▸ **GIVEN PROBLEM**
Starting at the first line of the records and ending at the line that contains "catalogue / barcode: US 1767043", write those lines out again, changing "locality" to "location" and keeping everything else the same.

▸ **SUPPLIED MATERIAL**
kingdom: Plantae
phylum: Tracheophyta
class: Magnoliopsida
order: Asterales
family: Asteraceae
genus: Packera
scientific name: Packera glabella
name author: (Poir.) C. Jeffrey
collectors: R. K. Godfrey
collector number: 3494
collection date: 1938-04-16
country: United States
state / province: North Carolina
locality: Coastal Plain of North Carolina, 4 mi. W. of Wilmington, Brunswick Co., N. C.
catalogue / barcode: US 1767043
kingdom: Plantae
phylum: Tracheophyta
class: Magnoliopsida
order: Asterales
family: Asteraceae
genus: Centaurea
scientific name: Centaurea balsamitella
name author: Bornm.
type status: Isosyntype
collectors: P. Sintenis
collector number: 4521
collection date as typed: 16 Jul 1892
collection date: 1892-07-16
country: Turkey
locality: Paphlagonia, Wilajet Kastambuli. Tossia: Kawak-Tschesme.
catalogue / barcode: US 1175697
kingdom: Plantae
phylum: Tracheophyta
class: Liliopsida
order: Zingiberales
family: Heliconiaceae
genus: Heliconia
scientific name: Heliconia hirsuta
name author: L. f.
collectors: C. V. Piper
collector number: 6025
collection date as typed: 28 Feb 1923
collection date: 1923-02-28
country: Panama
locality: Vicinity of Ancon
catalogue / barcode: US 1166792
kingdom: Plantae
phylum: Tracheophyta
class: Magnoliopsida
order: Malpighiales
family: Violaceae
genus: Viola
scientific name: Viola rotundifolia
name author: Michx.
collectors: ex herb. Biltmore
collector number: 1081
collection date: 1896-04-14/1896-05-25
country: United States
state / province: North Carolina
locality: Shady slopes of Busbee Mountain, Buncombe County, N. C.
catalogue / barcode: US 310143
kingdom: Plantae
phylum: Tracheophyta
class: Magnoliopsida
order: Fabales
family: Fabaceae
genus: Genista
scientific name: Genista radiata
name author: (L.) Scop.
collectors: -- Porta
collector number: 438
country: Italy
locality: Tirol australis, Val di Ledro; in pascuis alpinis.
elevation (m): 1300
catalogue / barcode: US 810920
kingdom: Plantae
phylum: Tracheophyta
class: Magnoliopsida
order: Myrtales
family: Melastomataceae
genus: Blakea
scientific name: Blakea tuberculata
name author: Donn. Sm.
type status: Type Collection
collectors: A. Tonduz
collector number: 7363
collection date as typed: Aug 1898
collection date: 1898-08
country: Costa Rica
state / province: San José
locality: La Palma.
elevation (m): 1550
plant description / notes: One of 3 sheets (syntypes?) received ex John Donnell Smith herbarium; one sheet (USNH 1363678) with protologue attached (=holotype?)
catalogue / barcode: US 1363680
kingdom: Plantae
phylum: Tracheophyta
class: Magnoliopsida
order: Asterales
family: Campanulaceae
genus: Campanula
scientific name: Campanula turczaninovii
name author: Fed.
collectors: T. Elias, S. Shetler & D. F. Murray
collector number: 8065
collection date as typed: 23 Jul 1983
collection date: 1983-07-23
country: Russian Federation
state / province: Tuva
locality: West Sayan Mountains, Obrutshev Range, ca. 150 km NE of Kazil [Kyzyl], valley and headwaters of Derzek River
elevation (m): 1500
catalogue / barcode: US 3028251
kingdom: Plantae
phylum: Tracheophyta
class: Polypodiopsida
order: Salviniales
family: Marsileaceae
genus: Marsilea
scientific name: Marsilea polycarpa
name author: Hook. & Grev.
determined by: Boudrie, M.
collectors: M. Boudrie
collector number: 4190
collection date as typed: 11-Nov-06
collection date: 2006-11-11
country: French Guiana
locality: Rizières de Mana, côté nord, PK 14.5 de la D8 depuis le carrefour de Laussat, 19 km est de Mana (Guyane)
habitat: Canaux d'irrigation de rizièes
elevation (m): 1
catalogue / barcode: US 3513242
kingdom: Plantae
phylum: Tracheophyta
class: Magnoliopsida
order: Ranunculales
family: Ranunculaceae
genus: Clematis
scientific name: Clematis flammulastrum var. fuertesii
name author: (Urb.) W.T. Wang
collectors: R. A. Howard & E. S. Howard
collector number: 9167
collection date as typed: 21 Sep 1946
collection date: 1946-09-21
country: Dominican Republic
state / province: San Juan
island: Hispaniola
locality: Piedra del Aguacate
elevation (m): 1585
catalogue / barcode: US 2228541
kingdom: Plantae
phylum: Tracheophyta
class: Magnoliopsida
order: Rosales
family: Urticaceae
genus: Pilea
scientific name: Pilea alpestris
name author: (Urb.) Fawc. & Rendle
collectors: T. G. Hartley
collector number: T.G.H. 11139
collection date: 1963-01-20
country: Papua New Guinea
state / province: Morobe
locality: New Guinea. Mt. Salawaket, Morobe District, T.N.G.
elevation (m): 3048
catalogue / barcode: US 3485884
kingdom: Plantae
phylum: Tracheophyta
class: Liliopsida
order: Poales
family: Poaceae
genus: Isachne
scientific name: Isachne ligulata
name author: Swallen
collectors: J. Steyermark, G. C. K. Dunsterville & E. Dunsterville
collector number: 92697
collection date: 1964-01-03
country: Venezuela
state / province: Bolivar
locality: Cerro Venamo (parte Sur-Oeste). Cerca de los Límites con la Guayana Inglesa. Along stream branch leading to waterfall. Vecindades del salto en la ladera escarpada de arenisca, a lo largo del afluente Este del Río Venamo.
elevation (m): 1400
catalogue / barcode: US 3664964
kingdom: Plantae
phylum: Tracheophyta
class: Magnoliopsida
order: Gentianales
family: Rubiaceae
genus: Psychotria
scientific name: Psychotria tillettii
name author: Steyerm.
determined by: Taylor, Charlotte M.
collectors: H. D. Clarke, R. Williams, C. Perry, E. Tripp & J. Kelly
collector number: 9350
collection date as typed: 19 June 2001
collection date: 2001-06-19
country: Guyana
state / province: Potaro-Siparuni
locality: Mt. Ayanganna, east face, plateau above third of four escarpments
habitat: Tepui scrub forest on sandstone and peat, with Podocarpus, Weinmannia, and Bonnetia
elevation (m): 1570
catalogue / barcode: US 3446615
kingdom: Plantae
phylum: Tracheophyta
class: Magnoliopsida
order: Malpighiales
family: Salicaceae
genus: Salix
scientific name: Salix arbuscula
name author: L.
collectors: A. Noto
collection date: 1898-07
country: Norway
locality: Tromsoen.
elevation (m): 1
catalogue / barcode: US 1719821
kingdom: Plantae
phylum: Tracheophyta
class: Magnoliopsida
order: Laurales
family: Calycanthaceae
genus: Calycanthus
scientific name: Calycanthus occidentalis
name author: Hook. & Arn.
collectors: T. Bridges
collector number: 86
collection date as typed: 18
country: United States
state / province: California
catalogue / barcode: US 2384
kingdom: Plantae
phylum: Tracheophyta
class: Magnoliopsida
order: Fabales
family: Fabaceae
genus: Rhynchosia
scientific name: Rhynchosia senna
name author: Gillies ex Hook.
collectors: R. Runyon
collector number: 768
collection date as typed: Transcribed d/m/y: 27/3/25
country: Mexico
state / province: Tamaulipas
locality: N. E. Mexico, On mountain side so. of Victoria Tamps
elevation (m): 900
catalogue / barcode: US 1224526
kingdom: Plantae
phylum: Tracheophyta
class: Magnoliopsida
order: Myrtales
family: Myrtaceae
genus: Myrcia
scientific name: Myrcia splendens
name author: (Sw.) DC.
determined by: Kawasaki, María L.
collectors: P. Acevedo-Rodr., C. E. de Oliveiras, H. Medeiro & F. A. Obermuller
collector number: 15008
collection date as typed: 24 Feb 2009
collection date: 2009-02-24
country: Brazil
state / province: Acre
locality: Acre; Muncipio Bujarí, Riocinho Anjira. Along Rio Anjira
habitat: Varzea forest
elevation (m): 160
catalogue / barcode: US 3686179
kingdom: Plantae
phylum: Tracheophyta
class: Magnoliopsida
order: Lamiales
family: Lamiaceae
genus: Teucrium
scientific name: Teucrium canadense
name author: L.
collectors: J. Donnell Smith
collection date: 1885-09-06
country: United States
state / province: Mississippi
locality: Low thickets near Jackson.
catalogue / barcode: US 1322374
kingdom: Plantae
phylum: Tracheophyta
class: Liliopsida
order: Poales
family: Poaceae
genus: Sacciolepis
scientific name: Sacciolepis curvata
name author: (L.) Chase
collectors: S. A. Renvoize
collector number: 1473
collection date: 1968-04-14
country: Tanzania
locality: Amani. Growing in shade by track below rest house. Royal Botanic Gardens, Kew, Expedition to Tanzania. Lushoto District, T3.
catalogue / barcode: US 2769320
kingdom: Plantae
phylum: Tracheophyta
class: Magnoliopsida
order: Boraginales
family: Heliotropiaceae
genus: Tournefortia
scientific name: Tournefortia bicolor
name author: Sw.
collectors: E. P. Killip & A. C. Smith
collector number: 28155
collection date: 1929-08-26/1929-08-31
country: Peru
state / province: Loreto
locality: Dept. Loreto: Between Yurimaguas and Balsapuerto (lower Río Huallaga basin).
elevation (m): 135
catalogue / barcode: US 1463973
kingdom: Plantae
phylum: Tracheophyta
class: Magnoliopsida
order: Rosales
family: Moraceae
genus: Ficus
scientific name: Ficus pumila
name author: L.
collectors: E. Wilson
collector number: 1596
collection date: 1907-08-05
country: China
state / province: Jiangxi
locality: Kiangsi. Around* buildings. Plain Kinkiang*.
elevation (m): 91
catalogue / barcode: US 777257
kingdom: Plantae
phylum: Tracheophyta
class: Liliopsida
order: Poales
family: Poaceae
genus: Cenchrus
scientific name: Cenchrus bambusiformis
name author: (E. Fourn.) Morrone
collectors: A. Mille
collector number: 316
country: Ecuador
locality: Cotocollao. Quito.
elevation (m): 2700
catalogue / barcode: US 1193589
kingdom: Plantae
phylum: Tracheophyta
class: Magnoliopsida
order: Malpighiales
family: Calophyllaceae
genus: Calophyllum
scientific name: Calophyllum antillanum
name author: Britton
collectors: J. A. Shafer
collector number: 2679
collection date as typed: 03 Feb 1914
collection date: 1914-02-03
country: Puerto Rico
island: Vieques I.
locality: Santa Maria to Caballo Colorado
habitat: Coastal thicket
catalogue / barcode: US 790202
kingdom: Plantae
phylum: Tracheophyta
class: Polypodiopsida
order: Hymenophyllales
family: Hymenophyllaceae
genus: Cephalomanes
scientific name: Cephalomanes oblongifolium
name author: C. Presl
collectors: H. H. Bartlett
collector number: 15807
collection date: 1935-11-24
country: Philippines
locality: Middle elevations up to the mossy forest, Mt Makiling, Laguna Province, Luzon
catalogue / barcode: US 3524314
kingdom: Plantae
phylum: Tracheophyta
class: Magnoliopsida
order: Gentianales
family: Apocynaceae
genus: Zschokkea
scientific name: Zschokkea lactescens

▸ **SOLUTION TO THIS TASK**
kingdom: Plantae
phylum: Tracheophyta
class: Magnoliopsida
order: Asterales
family: Asteraceae
genus: Packera
scientific name: Packera glabella
name author: (Poir.) C. Jeffrey
collectors: R. K. Godfrey
collector number: 3494
collection date: 1938-04-16
country: United States
state / province: North Carolina
location: Coastal Plain of North Carolina, 4 mi. W. of Wilmington, Brunswick Co., N. C.
catalogue / barcode: US 1767043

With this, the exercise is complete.